Le Pacte Molotov – Ribbentrop (officiellement « Traité de non-agression entre l’Allemagne et l’Union soviétique ») contenait en effet des protocoles secrets, qui partageaient la Finlande, l’Estonie, la Lettonie, la Lituanie, la Pologne et la Roumanie, tous Etats souverains, entre les deux « zones d’influence » de l’Allemagne nazie et de l’URSS. C’est conformément à ces protocoles que l’Allemagne put envahir la Pologne par l’ouest dès le 1er Septembre 1939, puis l’URSS le faire par l’est le 17 Septembre. C’est tout aussi conjointement qu’à la mi-juin 1940, pendant que l’Allemagne, tranquille à l’est, envahissait la France, l’URSS put occuper et annexer les Etats baltes, la Bessarabie et le nord de la Bukovine.



Le texte du Traité et des protocoles secrets, sauvés sur microfilms, n’apparurent officiellement  qu’à la fin de 1947, mais les autorités soviétiques nièrent ces dernier jusqu’en 1989. Staline fit même publier en 1948  « Les falsificateurs de l’histoire », livre dans lequel il prétendait qu’au contraire il s’était opposé à Hitler à propos de ce découpage de l’Europe et dans lequel il dénonçait dans les accords de Munich de 1938 un complot pour agresser l’Union soviétique.

Et c’est justement cette « Voie balte » qui permit que l’Union soviétique change sa politique de négation vis-à-vis de l’existence des protocoles secrets. Car la presse occidentale se fit l’écho de cette manifestation qui témoignait d’un problème, non seulement politique, mais aussi moral, que des Baltes solidaires (environ ¼ de toute la population des trois Etats) avaient exprimé pacifiquement. Suite à cette chaîne, Mikhaïl Gorbatchev donna l’ordre à Alexander Yakovlev d’enquêter sur l’existence des protocoles. En Décembre 1989, la commission concluait à l’existence des protocoles, mais il fallut encore attendre début 1993 pour que la copie de la version russe soit publiée dans un journal scientifique.
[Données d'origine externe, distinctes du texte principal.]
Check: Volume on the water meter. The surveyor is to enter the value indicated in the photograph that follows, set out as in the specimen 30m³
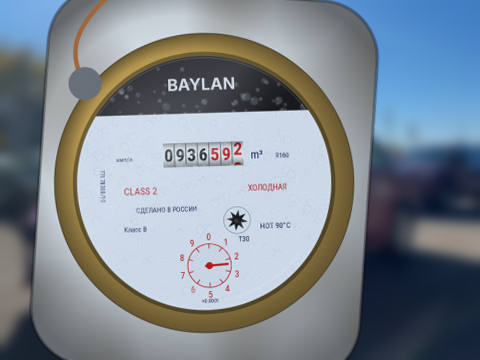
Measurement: 936.5922m³
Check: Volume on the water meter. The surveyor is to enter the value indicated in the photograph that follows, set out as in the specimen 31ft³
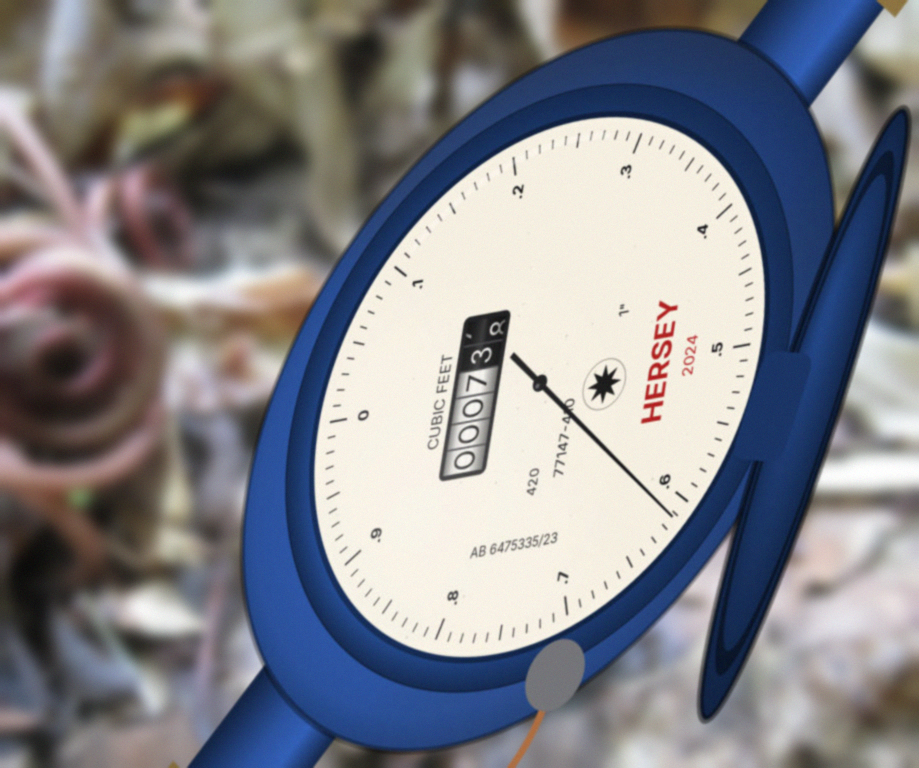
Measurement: 737.61ft³
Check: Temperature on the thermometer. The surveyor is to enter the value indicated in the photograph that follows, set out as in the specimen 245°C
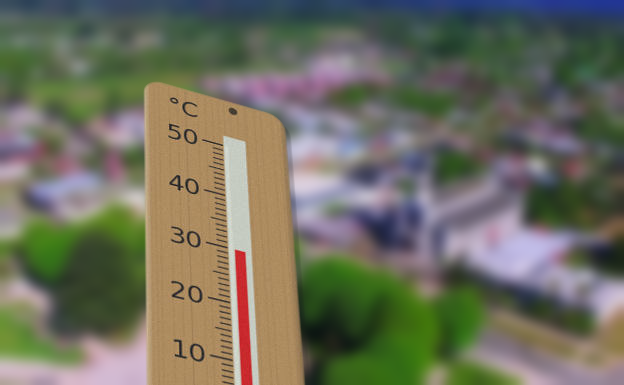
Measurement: 30°C
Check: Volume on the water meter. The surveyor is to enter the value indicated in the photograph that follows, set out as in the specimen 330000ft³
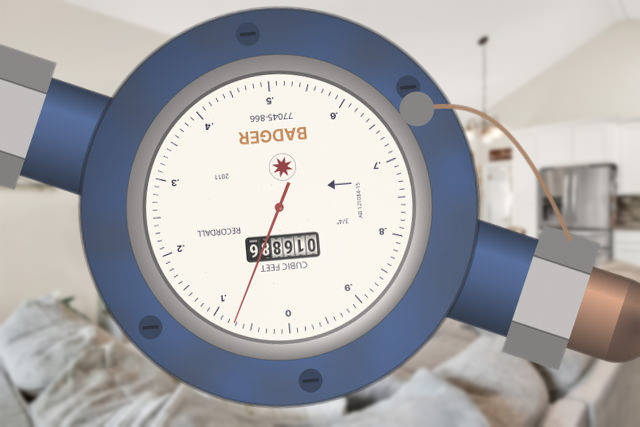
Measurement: 16886.07ft³
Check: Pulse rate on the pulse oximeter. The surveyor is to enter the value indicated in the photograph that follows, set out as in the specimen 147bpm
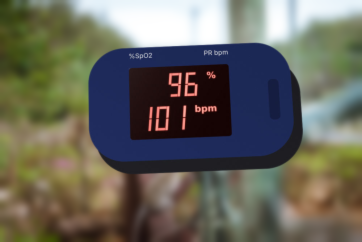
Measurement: 101bpm
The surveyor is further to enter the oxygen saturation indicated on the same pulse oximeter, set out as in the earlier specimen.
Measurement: 96%
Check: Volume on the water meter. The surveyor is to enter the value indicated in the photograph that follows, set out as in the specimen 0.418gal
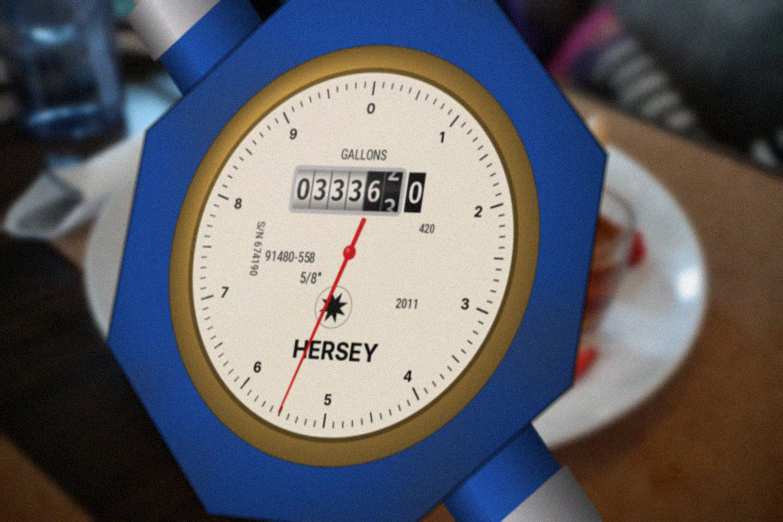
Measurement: 333625.5gal
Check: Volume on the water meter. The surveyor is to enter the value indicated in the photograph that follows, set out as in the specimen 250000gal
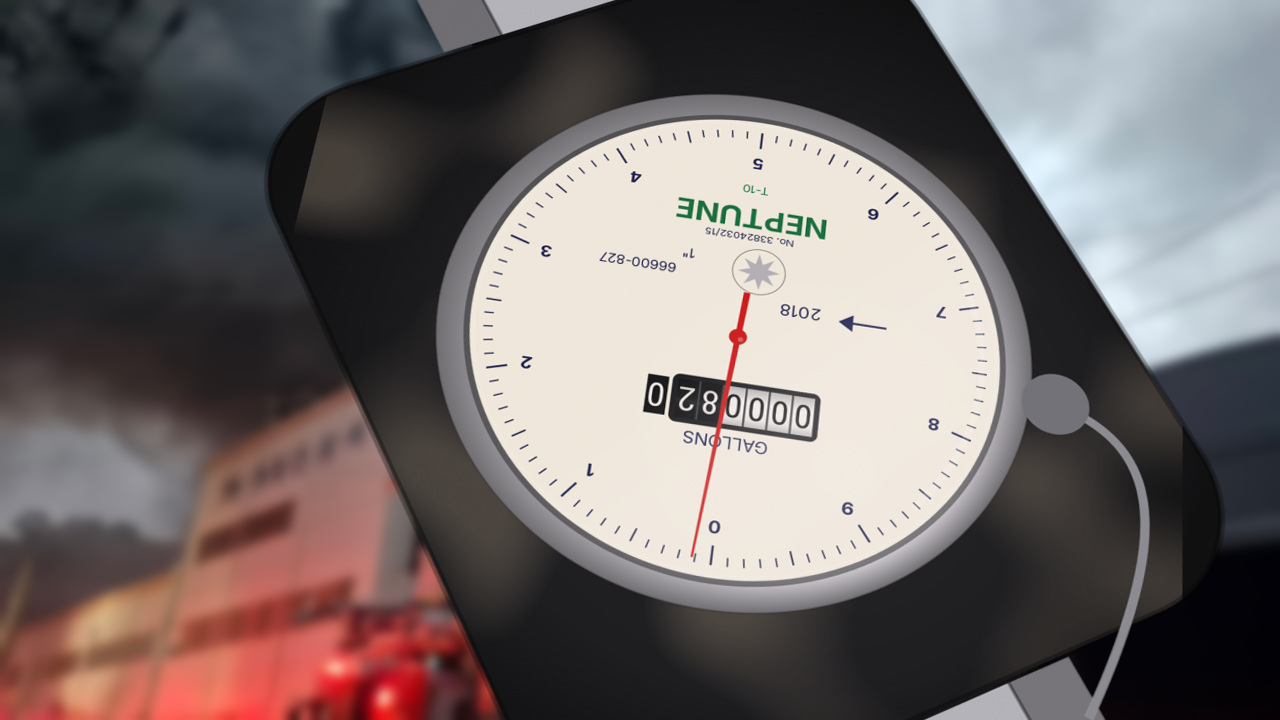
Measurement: 820.1gal
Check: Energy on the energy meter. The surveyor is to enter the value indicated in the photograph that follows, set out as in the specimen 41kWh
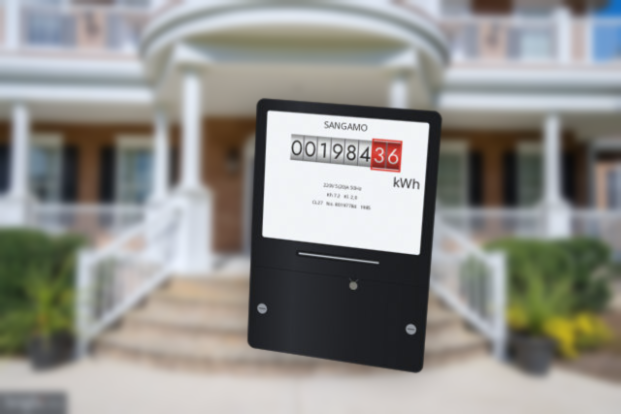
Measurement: 1984.36kWh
Depuis 2009, le 23 Août est officiellement le Jour du souvenir des victimes du stalinisme et du nazisme dans l’Union Européenne. Quelqu’un s’en est-il soucié en France aujourd’hui ?

En 2009 également, la Voie Balte fut inscrite au registre de l’UNESCO « Mémoire du Monde » en tant que « manifestation unique et pacifique qui a uni les trois pays dans leur marche pour la liberté ».